[Bugfix] Relax TRTLLM KV cache contiguity assertion for cross-layer layout (#34158)

Signed-off-by: Itay Etelis <itay.etelis@ibm.com> Co-authored-by: Itay Etelis <itay.etelis@ibm.com>
2026-03-16 17:20:51 +02:00
parent ce8cf9161d
commit 5ae685c1c8
1 changed files with 27 additions and 2 deletions
--- a/vllm/v1/attention/backends/flashinfer.py
+++ b/vllm/v1/attention/backends/flashinfer.py
@@ -586,6 +586,7 @@ class FlashInferMetadataBuilder(AttentionMetadataBuilder[FlashInferMetadata]):
        # try to use fp8 q if kv cache is fp8, and will fall back to model dtype
        # if TRTLLM attention kernel is not used when building attn metadata
        can_use_trtllm = can_use_trtllm_attention(self.num_qo_heads, self.num_kv_heads)
+
        if (
            can_use_trtllm
            and not vllm_config.attention_config.disable_flashinfer_q_quantization
@@ -1436,7 +1437,6 @@ class FlashInferImpl(AttentionImpl):
                # This path needs to be enabled with VLLM_KV_CACHE_LAYOUT = HND
                assert get_kv_cache_layout() == "HND"
                assert is_strictly_contiguous(prefill_query)
-                assert is_strictly_contiguous(kv_cache_permute)
                assert is_strictly_contiguous(workspace_buffer)
                assert is_strictly_contiguous(block_tables_prefill)
                assert is_strictly_contiguous(seq_lens_prefill)
@@ -1461,6 +1461,20 @@ class FlashInferImpl(AttentionImpl):
                    # and fp8 kv cache. So to enable prefill attention
                    # with fp8 kv cache, we can construct a mock block
                    # and mock kv cache with BF16 KV involved in the prefill
+                    #
+                    # The inner (block_size, head_size) dims must be
+                    # contiguous; outer dims may have non-canonical strides
+                    # (e.g. cross-layer unified allocation).

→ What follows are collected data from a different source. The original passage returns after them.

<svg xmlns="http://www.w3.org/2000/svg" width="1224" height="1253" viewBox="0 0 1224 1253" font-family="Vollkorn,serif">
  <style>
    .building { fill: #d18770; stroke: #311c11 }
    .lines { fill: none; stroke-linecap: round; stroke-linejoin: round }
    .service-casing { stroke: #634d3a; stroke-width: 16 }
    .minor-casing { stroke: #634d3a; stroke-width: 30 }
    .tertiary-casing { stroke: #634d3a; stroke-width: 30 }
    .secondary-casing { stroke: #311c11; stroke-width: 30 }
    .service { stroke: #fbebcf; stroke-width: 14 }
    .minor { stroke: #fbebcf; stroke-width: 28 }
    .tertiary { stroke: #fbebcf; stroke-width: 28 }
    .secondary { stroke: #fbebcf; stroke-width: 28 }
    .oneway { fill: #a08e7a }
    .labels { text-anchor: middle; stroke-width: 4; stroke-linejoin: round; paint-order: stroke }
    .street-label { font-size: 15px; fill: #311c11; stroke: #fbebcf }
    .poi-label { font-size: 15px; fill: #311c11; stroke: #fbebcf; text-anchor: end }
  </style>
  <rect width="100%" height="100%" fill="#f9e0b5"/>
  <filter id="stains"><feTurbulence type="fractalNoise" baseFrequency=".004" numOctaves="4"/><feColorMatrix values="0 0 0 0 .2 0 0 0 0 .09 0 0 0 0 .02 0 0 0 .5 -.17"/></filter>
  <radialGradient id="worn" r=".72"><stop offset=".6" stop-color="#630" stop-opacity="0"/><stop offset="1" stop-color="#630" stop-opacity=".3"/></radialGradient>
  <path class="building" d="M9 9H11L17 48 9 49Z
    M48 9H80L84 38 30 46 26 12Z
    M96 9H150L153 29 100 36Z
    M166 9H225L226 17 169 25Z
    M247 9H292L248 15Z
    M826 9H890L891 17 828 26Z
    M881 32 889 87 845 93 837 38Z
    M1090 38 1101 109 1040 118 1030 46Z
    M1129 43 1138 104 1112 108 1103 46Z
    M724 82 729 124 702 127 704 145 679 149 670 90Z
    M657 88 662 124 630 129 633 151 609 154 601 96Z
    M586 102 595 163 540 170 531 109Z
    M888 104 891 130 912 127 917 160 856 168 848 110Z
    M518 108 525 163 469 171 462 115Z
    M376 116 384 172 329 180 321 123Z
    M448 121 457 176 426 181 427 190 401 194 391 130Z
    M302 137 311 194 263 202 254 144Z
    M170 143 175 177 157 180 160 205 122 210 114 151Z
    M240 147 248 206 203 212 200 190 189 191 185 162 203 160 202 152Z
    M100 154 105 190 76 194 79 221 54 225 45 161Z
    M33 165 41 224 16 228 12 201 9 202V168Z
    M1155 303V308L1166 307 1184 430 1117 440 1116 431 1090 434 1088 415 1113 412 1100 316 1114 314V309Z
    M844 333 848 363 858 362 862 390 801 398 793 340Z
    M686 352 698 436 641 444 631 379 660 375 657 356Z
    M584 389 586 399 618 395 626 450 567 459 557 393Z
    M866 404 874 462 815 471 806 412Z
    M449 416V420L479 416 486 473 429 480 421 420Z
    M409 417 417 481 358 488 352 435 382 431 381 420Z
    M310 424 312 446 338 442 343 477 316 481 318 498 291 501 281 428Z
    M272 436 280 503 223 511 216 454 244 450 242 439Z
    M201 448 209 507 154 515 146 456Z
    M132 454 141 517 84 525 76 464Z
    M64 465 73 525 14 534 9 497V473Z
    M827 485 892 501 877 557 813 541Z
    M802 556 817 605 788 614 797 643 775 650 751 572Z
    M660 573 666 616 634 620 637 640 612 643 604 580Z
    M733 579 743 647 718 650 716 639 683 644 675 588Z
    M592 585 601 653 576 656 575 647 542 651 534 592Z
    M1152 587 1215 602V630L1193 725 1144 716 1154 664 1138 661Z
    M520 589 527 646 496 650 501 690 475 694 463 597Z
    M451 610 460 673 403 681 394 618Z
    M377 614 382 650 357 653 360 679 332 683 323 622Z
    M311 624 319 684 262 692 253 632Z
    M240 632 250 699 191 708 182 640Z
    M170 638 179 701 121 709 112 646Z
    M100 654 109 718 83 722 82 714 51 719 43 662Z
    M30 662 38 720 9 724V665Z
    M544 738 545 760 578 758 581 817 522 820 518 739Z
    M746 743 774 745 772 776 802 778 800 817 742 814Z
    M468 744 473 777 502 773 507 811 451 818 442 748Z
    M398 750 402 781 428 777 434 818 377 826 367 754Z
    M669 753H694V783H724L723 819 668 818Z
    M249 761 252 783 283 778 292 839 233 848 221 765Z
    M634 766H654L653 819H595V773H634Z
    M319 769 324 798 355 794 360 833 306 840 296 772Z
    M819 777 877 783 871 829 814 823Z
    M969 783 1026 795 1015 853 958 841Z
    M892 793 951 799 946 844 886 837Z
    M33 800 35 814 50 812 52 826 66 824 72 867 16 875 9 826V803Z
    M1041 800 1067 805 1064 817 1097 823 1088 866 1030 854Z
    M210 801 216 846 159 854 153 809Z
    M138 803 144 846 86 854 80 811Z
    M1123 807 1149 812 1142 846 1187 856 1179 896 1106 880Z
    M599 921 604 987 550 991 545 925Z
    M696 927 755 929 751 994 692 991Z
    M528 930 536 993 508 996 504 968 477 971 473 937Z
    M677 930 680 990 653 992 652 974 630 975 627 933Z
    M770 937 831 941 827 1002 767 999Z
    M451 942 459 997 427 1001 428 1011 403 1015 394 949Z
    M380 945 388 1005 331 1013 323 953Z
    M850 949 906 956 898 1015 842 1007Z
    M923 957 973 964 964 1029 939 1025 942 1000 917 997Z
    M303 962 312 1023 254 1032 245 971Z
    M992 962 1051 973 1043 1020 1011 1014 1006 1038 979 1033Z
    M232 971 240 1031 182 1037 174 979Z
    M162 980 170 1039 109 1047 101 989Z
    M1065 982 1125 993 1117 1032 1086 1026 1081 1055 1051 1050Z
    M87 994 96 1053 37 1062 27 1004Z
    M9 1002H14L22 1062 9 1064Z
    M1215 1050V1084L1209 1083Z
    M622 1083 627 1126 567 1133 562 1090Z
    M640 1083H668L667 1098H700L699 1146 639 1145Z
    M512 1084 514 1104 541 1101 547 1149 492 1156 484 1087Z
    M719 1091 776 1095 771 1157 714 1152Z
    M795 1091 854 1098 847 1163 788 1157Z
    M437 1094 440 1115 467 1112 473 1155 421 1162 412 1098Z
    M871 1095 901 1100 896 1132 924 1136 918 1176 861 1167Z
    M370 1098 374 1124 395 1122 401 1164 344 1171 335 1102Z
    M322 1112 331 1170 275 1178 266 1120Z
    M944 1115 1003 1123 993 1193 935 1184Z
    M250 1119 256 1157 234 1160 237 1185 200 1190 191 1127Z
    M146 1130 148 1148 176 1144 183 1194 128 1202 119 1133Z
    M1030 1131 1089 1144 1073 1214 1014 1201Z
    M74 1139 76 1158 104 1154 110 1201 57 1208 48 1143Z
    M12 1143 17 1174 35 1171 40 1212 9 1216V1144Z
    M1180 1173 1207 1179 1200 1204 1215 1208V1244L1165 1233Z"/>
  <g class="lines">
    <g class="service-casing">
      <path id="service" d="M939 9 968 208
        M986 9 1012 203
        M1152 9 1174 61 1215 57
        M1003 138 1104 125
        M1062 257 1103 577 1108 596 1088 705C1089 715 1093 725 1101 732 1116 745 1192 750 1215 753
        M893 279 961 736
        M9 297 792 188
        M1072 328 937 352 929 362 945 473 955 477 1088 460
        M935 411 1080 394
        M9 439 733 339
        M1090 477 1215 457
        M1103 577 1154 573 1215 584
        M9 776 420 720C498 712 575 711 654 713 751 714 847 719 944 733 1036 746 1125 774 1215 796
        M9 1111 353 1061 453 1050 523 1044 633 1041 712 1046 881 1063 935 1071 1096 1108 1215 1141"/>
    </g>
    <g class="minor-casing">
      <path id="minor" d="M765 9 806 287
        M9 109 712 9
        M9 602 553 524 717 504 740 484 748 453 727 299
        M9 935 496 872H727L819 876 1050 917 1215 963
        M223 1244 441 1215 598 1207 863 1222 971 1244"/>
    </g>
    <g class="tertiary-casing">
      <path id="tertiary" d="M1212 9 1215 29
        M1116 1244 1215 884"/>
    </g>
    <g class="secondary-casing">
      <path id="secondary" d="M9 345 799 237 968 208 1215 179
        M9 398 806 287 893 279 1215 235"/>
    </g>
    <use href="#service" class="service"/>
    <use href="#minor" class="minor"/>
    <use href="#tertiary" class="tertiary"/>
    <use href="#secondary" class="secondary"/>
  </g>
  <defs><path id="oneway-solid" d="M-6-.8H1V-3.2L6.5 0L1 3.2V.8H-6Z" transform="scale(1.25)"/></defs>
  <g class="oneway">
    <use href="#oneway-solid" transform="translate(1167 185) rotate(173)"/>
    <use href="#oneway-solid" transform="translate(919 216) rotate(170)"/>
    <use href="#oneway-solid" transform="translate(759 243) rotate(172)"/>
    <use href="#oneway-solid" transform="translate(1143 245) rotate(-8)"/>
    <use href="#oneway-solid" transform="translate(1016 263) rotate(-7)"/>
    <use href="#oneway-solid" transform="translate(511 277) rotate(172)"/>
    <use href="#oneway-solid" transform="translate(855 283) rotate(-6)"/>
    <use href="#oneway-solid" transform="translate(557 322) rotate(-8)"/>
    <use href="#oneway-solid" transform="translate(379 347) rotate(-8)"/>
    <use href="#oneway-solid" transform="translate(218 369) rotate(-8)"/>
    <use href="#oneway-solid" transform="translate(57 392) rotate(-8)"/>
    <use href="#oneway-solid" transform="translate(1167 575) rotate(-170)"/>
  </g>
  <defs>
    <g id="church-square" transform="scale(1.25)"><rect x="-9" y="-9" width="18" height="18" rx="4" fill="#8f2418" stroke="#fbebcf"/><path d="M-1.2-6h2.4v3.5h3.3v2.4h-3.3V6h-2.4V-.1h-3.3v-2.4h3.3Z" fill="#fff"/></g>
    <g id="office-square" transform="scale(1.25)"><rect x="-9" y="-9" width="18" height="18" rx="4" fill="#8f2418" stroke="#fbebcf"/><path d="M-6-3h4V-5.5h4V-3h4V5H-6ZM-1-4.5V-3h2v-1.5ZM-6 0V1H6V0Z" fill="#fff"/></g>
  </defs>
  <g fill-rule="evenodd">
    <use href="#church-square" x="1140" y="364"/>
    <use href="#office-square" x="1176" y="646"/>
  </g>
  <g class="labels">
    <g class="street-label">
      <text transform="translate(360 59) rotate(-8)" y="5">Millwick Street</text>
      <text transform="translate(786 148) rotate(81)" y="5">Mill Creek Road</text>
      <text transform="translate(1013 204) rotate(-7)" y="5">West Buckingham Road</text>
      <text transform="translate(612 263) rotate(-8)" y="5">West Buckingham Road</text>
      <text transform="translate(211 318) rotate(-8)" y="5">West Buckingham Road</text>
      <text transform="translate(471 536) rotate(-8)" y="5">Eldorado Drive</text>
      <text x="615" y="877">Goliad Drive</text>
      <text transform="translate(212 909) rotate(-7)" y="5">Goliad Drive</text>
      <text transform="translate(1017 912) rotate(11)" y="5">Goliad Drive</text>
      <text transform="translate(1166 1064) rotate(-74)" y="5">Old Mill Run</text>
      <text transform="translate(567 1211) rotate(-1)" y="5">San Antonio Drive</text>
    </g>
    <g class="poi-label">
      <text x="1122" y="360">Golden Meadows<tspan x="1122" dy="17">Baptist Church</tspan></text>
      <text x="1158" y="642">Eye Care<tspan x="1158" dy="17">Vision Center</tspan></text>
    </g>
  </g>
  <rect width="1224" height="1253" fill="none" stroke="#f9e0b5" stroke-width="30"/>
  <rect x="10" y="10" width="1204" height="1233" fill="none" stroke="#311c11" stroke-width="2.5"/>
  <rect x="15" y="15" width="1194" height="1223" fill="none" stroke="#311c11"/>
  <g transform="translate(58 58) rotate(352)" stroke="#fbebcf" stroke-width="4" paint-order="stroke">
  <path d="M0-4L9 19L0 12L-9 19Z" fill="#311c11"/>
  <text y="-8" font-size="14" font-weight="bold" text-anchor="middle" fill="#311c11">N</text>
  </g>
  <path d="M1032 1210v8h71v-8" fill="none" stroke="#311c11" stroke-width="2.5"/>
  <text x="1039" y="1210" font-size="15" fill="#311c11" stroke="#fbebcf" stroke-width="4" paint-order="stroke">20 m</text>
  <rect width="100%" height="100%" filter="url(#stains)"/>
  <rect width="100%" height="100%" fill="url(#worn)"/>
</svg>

+                    # Degenerate strides on outer dims break TMA descriptors
+                    # (see flashinfer-ai/flashinfer#2232).
+                    kv_strides = kv_cache_permute.stride()
+                    assert (
+                        kv_strides[-1] == 1
+                        and kv_strides[-2] == kv_cache_permute.shape[-1]
+                    ), (
+                        "KV cache inner dims (block_size, head_size) must be "
+                        f"contiguous, got strides {kv_strides}"
+                    )
                    mock_kv_cache, mock_block_table = trtllm_prefill_attn_kvfp8_dequant(
                        kv_cache_permute,
                        block_tables_prefill,
@@ -1549,10 +1563,21 @@ class FlashInferImpl(AttentionImpl):
                # This path needs to be enabled with VLLM_KV_CACHE_LAYOUT = HND
                assert get_kv_cache_layout() == "HND"
                assert is_strictly_contiguous(decode_query)
-                assert is_strictly_contiguous(kv_cache_permute)
                assert is_strictly_contiguous(workspace_buffer)
                assert is_strictly_contiguous(block_tables_decode)
                assert is_strictly_contiguous(seq_lens_decode)
+                # kv_cache outer dims may be non-contiguous (e.g.
+                # cross-layer unified allocation), but inner dims
+                # (block_size, head_size) must be contiguous and
+                # strides must be canonical to avoid TMA descriptor
+                # failures (see flashinfer-ai/flashinfer#2232).
+                kv_strides = kv_cache_permute.stride()
+                assert (
+                    kv_strides[-1] == 1 and kv_strides[-2] == kv_cache_permute.shape[-1]
+                ), (
+                    "KV cache inner dims (block_size, head_size) must be "
+                    f"contiguous, got strides {kv_strides}"
+                )

                if output.dtype == FP4_DTYPE:
                    assert self.o_sf_scale is not None